It’s common knowledge that you should always try to back up your files in more than one place. For the longest time I’ve been backing up my files to only my google drive and while I think google drive is very reliable it did make me feel a little uneasy that my files were only stored in one place.

That is why yesterday I decided to start backing up my google drive to another cloud storage provider. There are a lot of tools out there that can do the job for you but they’re often paid or have some kind of limit to how many files you can transfer. That’s why I was happy to find a tool that was open source and could be used with a lot of different cloud providers.

Rclone is very well documented and I think anyone that’s able to use the command line should be able to figure it out. If you want to try it out for yourself you can head over to https://rclone.org/ and follow their very comprehensive documentation. If you’d like to know how I did it please keep reading. I did this on a windows machine but it should work just as well on any other platform.

First thing I did was download the rclone binary from the website and add it to my environment variables. This allowed me to access the program from powershell. You can simply type:

rclone

And you’ll get a list of available options.

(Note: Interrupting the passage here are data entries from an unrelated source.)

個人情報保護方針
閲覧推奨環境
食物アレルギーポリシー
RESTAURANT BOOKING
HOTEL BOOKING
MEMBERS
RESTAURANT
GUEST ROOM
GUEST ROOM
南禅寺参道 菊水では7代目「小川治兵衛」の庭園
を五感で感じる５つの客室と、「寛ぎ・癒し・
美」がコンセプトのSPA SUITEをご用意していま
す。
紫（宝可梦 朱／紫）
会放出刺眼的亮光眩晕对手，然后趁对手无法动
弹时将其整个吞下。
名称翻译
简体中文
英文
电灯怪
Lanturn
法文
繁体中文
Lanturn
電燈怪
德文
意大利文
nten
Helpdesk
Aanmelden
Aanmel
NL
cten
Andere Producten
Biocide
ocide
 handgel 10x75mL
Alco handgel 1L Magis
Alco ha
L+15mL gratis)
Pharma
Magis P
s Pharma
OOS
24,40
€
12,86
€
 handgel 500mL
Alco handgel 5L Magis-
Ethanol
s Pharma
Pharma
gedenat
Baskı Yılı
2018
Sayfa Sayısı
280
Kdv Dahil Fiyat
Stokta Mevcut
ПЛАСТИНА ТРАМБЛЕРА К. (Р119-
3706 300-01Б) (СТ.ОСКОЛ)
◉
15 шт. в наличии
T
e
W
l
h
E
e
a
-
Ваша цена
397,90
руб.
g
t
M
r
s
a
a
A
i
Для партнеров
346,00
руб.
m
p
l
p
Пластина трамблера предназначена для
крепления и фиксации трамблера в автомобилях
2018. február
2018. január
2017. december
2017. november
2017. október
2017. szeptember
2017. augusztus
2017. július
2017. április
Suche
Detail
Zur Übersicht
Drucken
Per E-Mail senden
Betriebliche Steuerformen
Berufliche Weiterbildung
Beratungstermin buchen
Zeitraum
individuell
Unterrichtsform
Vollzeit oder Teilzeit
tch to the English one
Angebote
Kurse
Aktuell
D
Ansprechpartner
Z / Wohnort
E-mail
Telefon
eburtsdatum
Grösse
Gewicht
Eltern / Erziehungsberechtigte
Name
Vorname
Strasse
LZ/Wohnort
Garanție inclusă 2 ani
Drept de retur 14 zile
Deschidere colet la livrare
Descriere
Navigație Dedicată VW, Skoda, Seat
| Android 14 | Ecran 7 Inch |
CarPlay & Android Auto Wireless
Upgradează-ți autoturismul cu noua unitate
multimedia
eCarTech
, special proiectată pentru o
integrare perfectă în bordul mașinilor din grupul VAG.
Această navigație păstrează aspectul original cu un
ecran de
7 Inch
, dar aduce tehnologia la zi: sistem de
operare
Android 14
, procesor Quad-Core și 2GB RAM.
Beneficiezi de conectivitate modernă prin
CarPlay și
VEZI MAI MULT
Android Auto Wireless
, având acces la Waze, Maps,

The first thing you want to do is configure the services you’re going to use. You can do this by typing:

rclone config

Which will give you an interactive menu which leads you through the process of adding and removing services. To create a new service you simply type n and hit enter. You’ll give the services a name and choose which cloud storage provider you want to use. In my case google drive. After that you’ll get a prompt telling you that it’s recommended to configure your own google application client id. You can skip this step if you want and just accept the default but since I didn’t want to run into any limitations I opted to configure my own client id and secret so I wouldn’t run into any limitations. After that you can hit enter through the rest of the process and accept all the defaults.

Now that we’ve got google drive configured we can configure the other cloud storage provider which is pretty much the same process only this time I called the service stack and chose webdav as the storage type since this is what stack is using.

With both services configured we can start transferring files from one storage provider to the other. Because I want to move my files from google drive to stack I used the following command:

rclone sync googledrive: stack:googledrive -P

What this does is sync the root of my google drive to a folder called googledrive in my stack. The -P flag is used to show the current progress because it doesn’t show any progress by default. If you don’t specify a path it will transfer the files to the root of that service which is something you probably don’t want so make sure to specify a path where you want the files to be placed.

This made it really easy for me to transfer all my files from my google drive to my stack and it should also be really easy for me to automate in the future.